In those cases when you absolutely need to use large pictures, you should select an image format that supports compression. The three most popular types of images on the intenet are GIF, JPEG, & PNG. I've choosen PNG because of the size of the files which it produces & the fact that it's compression is lossless. For more information about the best way to compress your images with PNG, you should read this article.
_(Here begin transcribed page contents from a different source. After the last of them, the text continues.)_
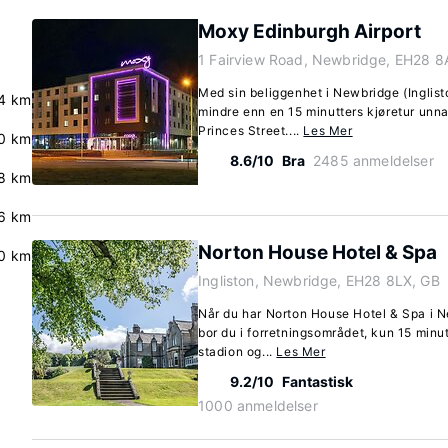
Moxy Edinburgh Airport
1 Fairview Road, Newbridge, EH28 8
Med sin beliggenhet i Newbridge (Inglist
4 km
mindre enn en 15 minutters kjøretur unn
Princes Street....
Les Mer
0 km
8.6/10
Bra
2485 anmeldelser
8 km
6 km
Norton House Hotel & Spa
0 km
Ingliston, Newbridge, EH28 8LX, GB
Når du har Norton House Hotel & Spa i 
bor du i forretningsområdet, kun 15 minut
stadion og...
Les Mer
9.2/10
Fantastisk
1000 anmeldelser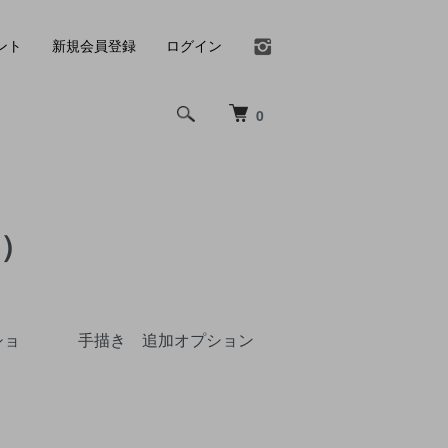
ント
新規会員登録
ログイン
0
り）
ショ
手描き 追加オプション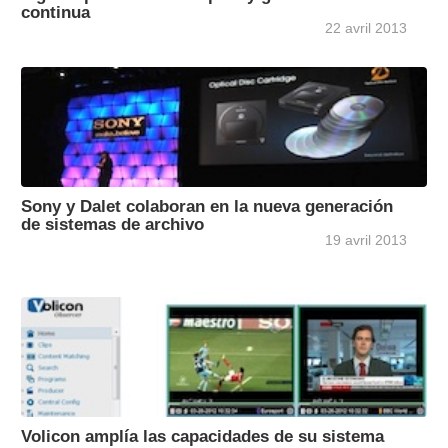
continua
22 avril 2013
Sony y Dalet colaboran en la nueva generación
de sistemas de archivo
19 avril 2013
Volicon amplía las capacidades de su sistema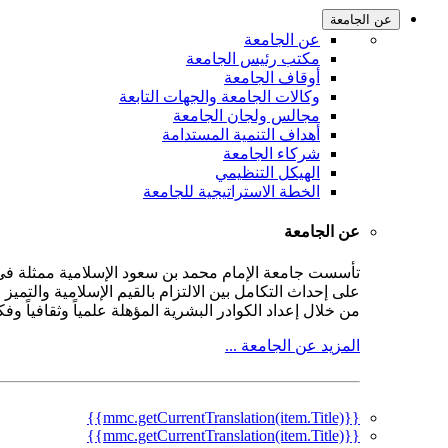
عن الجامعة
عن الجامعة
مكتب رئيس الجامعة
أوقاف الجامعة
وكالات الجامعة والجهات التابعة
مجالس ولجان الجامعة
أهداف التنمية المستدامة
شركاء الجامعة
الهيكل التنظيمي
الخطة الاستراتيجية للجامعة
عن الجامعة
على إحداث التكامل بين الالتزام بالقيم الإسلامية والتمي
من خلال إعداد الكوادر البشرية المؤهلة علمياً وثقافياً و
المزيد عن الجامعة ...
{{mmc.getCurrentTranslation(item.Title)}}
{{mmc.getCurrentTranslation(item.Title)}}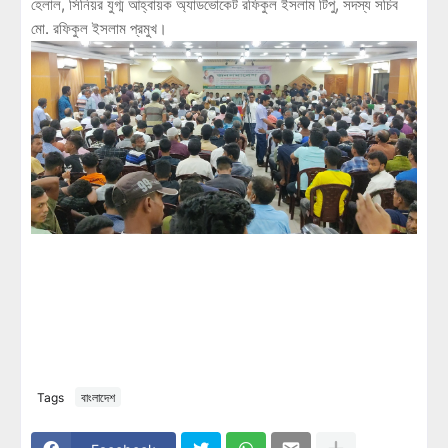
হেলাল, সিনিয়র যুগ্ম আহ্বায়ক অ্যাডভোকেট রফিকুল ইসলাম টিপু, সদস্য সচিব
মো. রফিকুল ইসলাম প্রমুখ।
Tags
বাংলাদেশ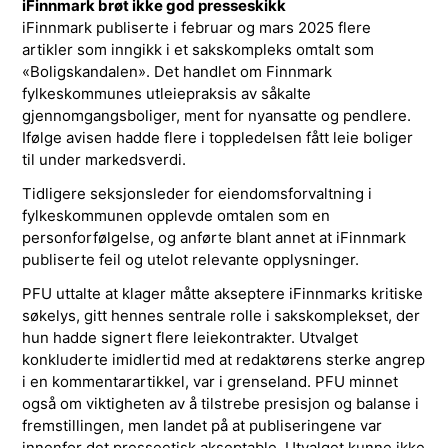
iFinnmark brøt ikke god presseskikk
iFinnmark publiserte i februar og mars 2025 flere
artikler som inngikk i et sakskompleks omtalt som
«Boligskandalen». Det handlet om Finnmark
fylkeskommunes utleiepraksis av såkalte
gjennomgangsboliger, ment for nyansatte og pendlere.
Ifølge avisen hadde flere i toppledelsen fått leie boliger
til under markedsverdi.
Tidligere seksjonsleder for eiendomsforvaltning i
fylkeskommunen opplevde omtalen som en
personforfølgelse, og anførte blant annet at iFinnmark
publiserte feil og utelot relevante opplysninger.
PFU uttalte at klager måtte akseptere iFinnmarks kritiske
søkelys, gitt hennes sentrale rolle i sakskomplekset, der
hun hadde signert flere leiekontrakter. Utvalget
konkluderte imidlertid med at redaktørens sterke angrep
i en kommentarartikkel, var i grenseland. PFU minnet
også om viktigheten av å tilstrebe presisjon og balanse i
fremstillingen, men landet på at publiseringene var
innenfor det presseetisk akseptable. Utvalget kunne ikke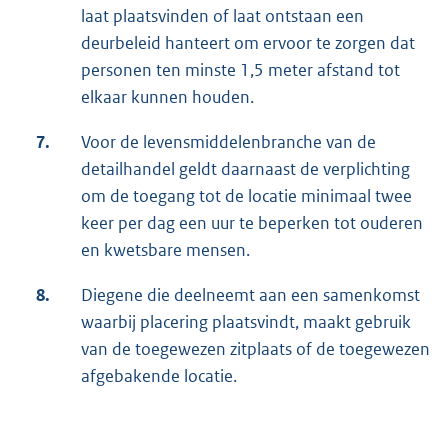
laat plaatsvinden of laat ontstaan een
deurbeleid hanteert om ervoor te zorgen dat
personen ten minste 1,5 meter afstand tot
elkaar kunnen houden.
7.
Voor de levensmiddelenbranche van de
detailhandel geldt daarnaast de verplichting
om de toegang tot de locatie minimaal twee
keer per dag een uur te beperken tot ouderen
en kwetsbare mensen.
8.
Diegene die deelneemt aan een samenkomst
waarbij placering plaatsvindt, maakt gebruik
van de toegewezen zitplaats of de toegewezen
afgebakende locatie.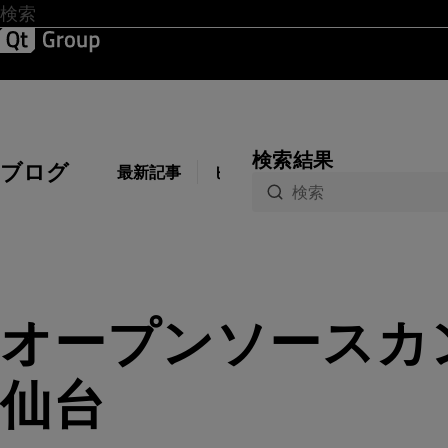
開発 & デザイン
ソフトウェア品質
ソリューション
サ
検索結果
ブログ
最新記事
ビジネス
開発
デザイン
オープンソースカン
仙台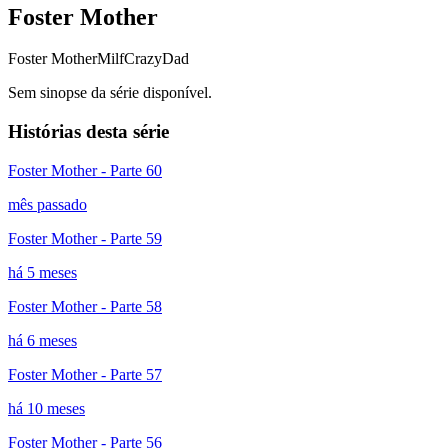
Foster Mother
Foster Mother
Milf
CrazyDad
Sem sinopse da série disponível.
Histórias desta série
Foster Mother - Parte 60
mês passado
Foster Mother - Parte 59
há 5 meses
Foster Mother - Parte 58
há 6 meses
Foster Mother - Parte 57
há 10 meses
Foster Mother - Parte 56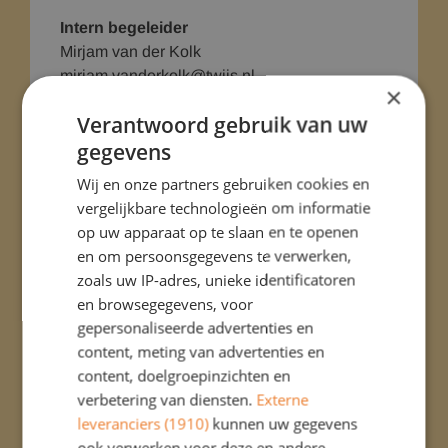
Intern begeleider
Mirjam van der Kolk
mirjam.vanderkolk@twijs.nl
×
Intern vertrouwenspersonen
Verantwoord gebruik van uw
Mirjam van der kolk
gegevens
mirjam.vanderkolk@twijs.nl
Wij en onze partners gebruiken cookies en
Caroline Schoute
vergelijkbare technologieën om informatie
caroline.schoute@twijs.nl
op uw apparaat op te slaan en te openen
en om persoonsgegevens te verwerken,
zoals uw IP-adres, unieke identificatoren
en browsegegevens, voor
gepersonaliseerde advertenties en
content, meting van advertenties en
content, doelgroepinzichten en
verbetering van diensten.
Externe
leveranciers (1910)
kunnen uw gegevens
ook verwerken voor deze en andere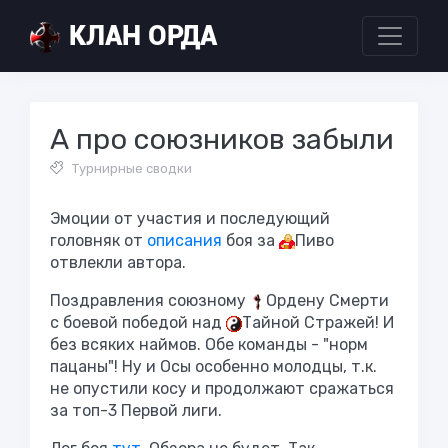
КЛАН ОРДА
А про союзников забыли
Турнирные сводки
Эмоции от участия и последующий
головняк от
описания
боя за
Пиво
отвлекли автора.
Поздравления союзному
Ордену Смерти
с боевой победой над
Тайной Стражей! И
без всяких наймов. Обе команды - "норм
пацаны"! Ну и Осы особенно молодцы, т.к.
не опустили косу и продолжают сражаться
за топ-3 Первой лиги.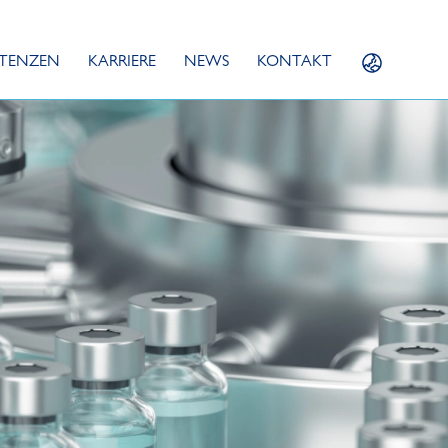
TENZEN
KARRIERE
NEWS
KONTAKT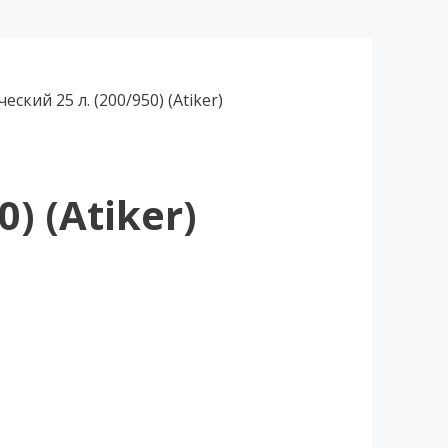
ский 25 л. (200/950) (Atiker)
) (Atiker)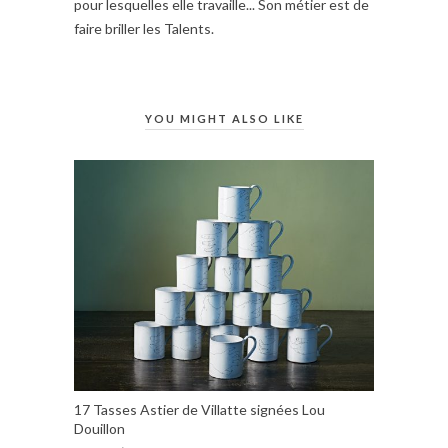
pour lesquelles elle travaille... Son métier est de
faire briller les Talents.
YOU MIGHT ALSO LIKE
17 Tasses Astier de Villatte signées Lou
Douillon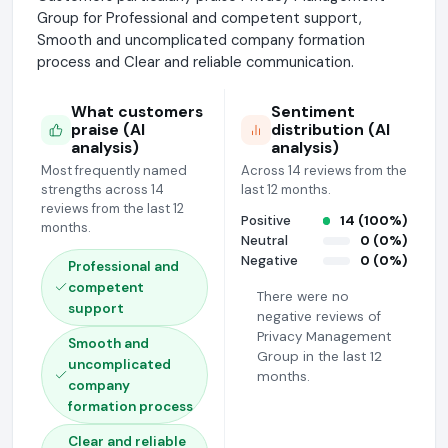
Group for Professional and competent support,
Smooth and uncomplicated company formation
process and Clear and reliable communication.
What customers
Sentiment
praise (AI
distribution (AI
analysis)
analysis)
Most frequently named
Across 14 reviews from the
strengths across 14
last 12 months.
reviews from the last 12
Positive
14 (100%)
months.
Neutral
0 (0%)
Negative
0 (0%)
Professional and
competent
There were no
support
negative reviews of
Privacy Management
Smooth and
Group in the last 12
uncomplicated
months.
company
formation process
Clear and reliable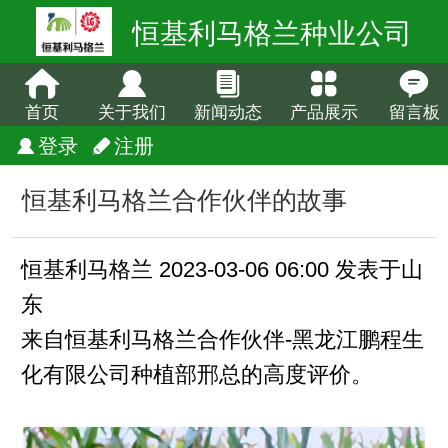
恒基利马格兰种业公司
首页
关于我们
新闻动态
产品展示
留言板
登录
注册
恒基利马格兰合作伙伴的故事
恒基利马格兰 2023-03-06 06:00 发表于山
东
来自恒基利马格兰合作伙伴-黑龙江鹏程生
化有限公司种植部邢总的高度评价。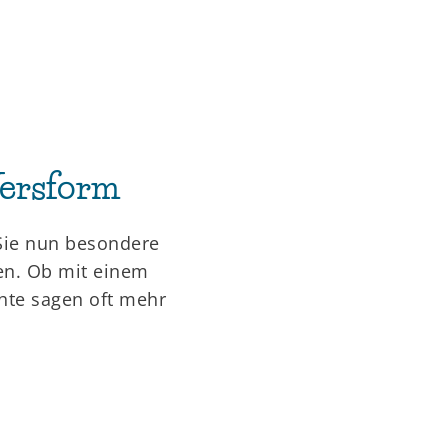
Versform
 Sie nun besondere
en. Ob mit einem
chte sagen oft mehr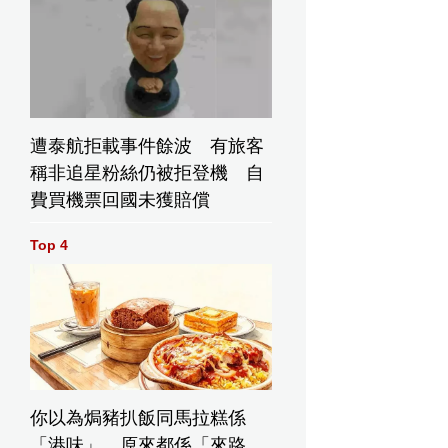
遭泰航拒載事件餘波 有旅客
稱非追星粉絲仍被拒登機 自
費買機票回國未獲賠償
Top 4
你以為焗豬扒飯同馬拉糕係
「港味」，原來都係「來路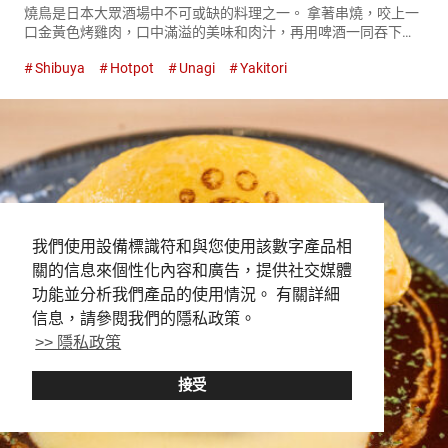
燒鳥是日本大眾酒場中不可或缺的料理之一。 拿著串燒，咬上一
口金黃色烤雞肉，口中滿溢的美味和肉汁，再用啤酒一同吞下
——。 ６０年來，在餐飲店激戰區的澀谷車站前，持續守護這種
Shibuya
Hotpot
Unagi
Yakitori
飲食文化的，就是『鳥竹總本店（Toritake）』。 『燒鳥拼盤５
串（...
我們使用設備標識符和與您使用該數字產品相
關的信息來個性化內容和廣告，提供社交媒體
功能並分析我們產品的使用情況。 有關詳細
信息，請參閱我們的隱私政策。
>> 隱私政策
接受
Sometimes the usefulness of a script can far outweigh it's performance hit that your site will take from using it. Sometimes non-compliant browsers can cause problems for the effects you want & you have to use scripts. Somtimes you just have to use scripts to get the effects you want. Smart (& sparing) use of scripting can help you with your problems. I'd suggest no more than two scripts for your pages. Often effects you want to script can be handled with smart use of CSS.
Tools of the Trade
We're not going to be using a WYSIWYG editor like FrontPage or Mozilla Composer to produce HTML pages. The HTML produced from these editor is bloated & often not standards compliant. These tutorials will lead you through creating hand written HTML markup with the following tools: The Gimp for making images, NoteTab Lite for the page editing, and HTP for templating. Gimp & HTP are open source & freely downloadable, NoteTab Lite is a freeware version of NoteTab.
The GIMP is the GNU Image Manipulation Program. It is a freely distributed piece of software suitable for such tasks as photo retouching, image composition and image authoring. Although it looks a little primative & it's not very at first intuitive, it's got some very powerful features. You can work with layers, add text, work with filters, clone & do many other things you see people doing in Photoshop.
NoteTab Light is the ultimate free Notepad replacement and a capable HTML editor. You can quickly move around a stack of large files with it's simple tabbed interface. NoteTab also sports a clipbooks which will help write some of the markup for the pages.
Htp was intended as a HTML pre-processor. It is able to preprocess HTML, XHTML, XML and CSS files (htp could process any text based files). Its purpose is to assist you to maintain a consistent "look" over an entire set of web pages. This is done by allowing you to define your own tags as abbreviations for sets of standard HTML tags.